TUNISIE
27/03/2019 13h:46 CET

Sihem Ben Sedrine: "L'État a refusé la somme de 1500 millions de dinars de la part de Belhassen Trabelsi et Sakher El Materi"

La présidente de l'IVD a également renouvelé ses accusations envers le gouvernement, d'avoir volontairement entravé le processus de restitution de l'argent et bien spoliés.

FETHI BELAID via Getty Images

Après avoir accusé à plusieurs reprises le ministre des Domaines de l’État et des Affaires foncières, ainsi que le Chargé du contentieux de l’État, d’avoir volontairement entravé le processus de restitution de l’argent et des biens spoliés, la présidente de l’Instance Vérité & Dignité, Sihem Ben Sedrine persiste et signe: Le gouvernement a refusé plusieurs offres, notamment de Sakher El Materi et Belhassen Trabelsi.

Elle livre ainsi de nouveaux détails sur les accords proposés par l’ex gendre de Ben Ali, Sakher El Materi, ainsi que le frère de Leila Trabelsi, Belhassan Trabelsi.

Dans une déclaration à Mosaique FM, Ben Sedrine affirme que l’État a refusé la somme de 1000 millions de dinars de la part de Belhassan Trabelsi, et celle de 500 millions de dinars de la part de Sakher El Materi. .

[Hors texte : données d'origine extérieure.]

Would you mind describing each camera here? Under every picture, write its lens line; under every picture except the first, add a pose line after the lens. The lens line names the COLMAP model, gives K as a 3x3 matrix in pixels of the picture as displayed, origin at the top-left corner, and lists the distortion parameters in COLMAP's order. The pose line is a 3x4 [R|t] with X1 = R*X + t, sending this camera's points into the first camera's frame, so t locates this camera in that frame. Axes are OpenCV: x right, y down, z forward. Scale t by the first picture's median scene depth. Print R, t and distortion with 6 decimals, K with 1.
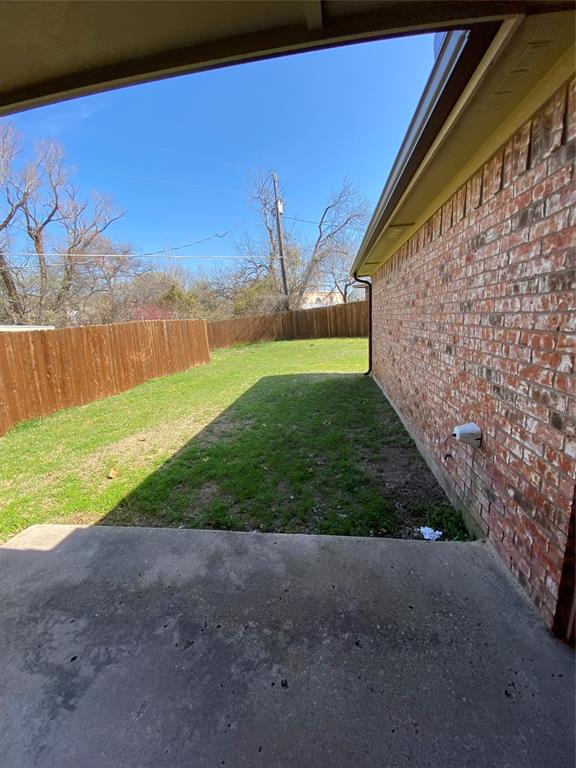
lens RADIAL K [[316.9, 0, 287.4], [0, 316.9, 383.7], [0, 0, 1]] dist [-0.009049, -0.006090]
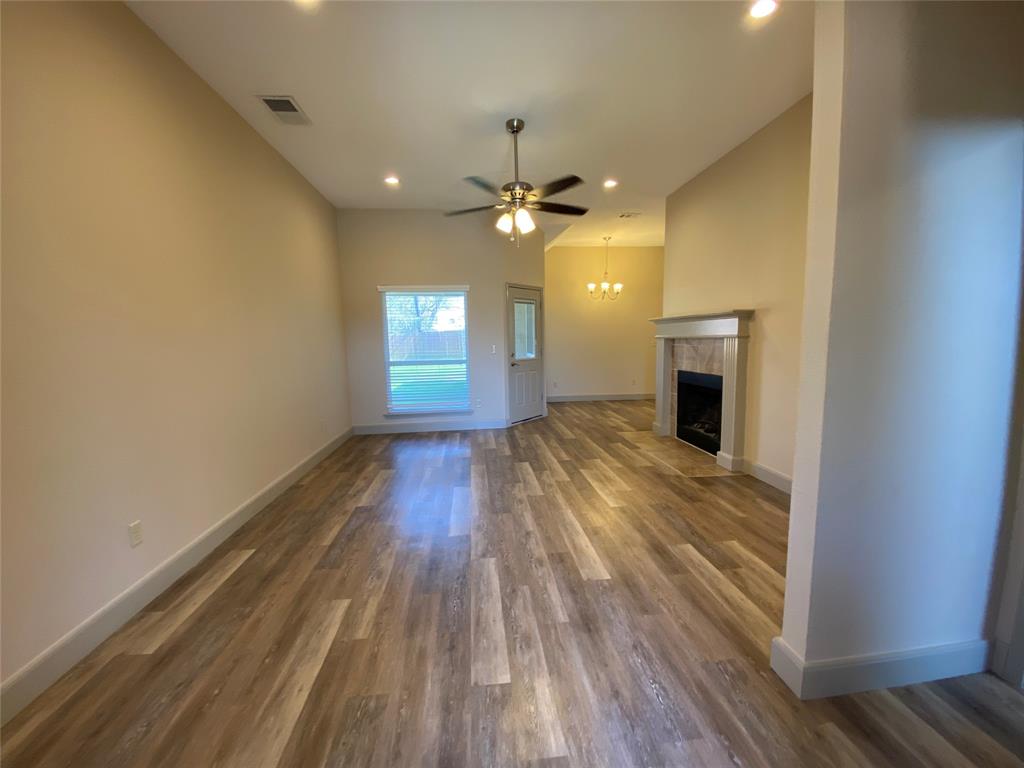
lens RADIAL K [[422.5, 0, 513.9], [0, 422.5, 383.3], [0, 0, 1]] dist [-0.009049, -0.006090]
pose [[0.973993, 0.002693, 0.226560, -0.009114], [0.019319, 0.995301, -0.094882, 0.058384], [-0.225751, 0.096791, 0.969365, -0.317485]]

Selon elle, le Chargé du contentieux de l’État n’a accepté de trancher que dans sept dossiers sur les 685 dossiers initialement présentés à l’instance.

En janvier dernier, celle-ci avait affirmé que sans ces “blocages” de la part du gouvernement, les montants restitués auraient atteint des milliers de millions de dinars, au lieu des 740 millions encaissés par l’État jusque là.

À l’occasion de la publication de son rapport global final mardi, Sihem Ben Sedrine a précisé que la fin de la mission de l’IVD ne signe pas la fin du processus de justice transitionnelle. “Le processus est maintenant entre les mains de la justice. Nous lui avons transféré 174 dossiers. C’est à la justice maintenant de procéder aux auditions et aux jugements” a-t-elle déclaré au micro de Mosaique FM.

L’instance avait d’ailleurs remis son rapport au Conseil Supérieur de la Magistrature à la même date de sa publication sur son site, et le 28 février dernier au président de l’Assemblée des Représentants du Peuple (ARP), Mohamed Ennaceur.

 

Interrogée sur ses projets politiques d’avenir et son éventuelle adhésion à un parti politique, Ben Sedrine a affirmé qu’elle ne compte se livrer à aucune activité politique.

Elle explique qu’elle s’est donnée pour mission de faire connaitre le rapport de l’IVD aussi bien en Tunisie qu’à l’étranger, dans le but de rendre justice aux victimes.

“Je ne ferai partie d’aucune instance ni parti politique, et je me consacrerai à la société civile” a-t-elle martelé.

En janvier dernier, Sihem Ben Sedrine avait évoqué la possibilité de revenir dans un livre sur les multiples rumeurs qui avaient visé l’IVD.

“Lorsque je trouverai plus de temps, dans 2 ou 3 ans, j’écrirai un livre sur les innombrables rumeurs colportées à l’encontre de l’Instance” avait-elle déclaré.

Créée par la loi organique 2013-53 du 24 décembre 2013, relative à l’instauration de la justice transitionnelle et à son organisation, l’Instance a été chargée de recenser en vue d’indemniser les victimes des abus des régimes de Ben Ali et Bourguiba.

Son activité couvre l’ensemble de la période comprise entre le 1er juillet 1955 et la date de promulgation de cette loi.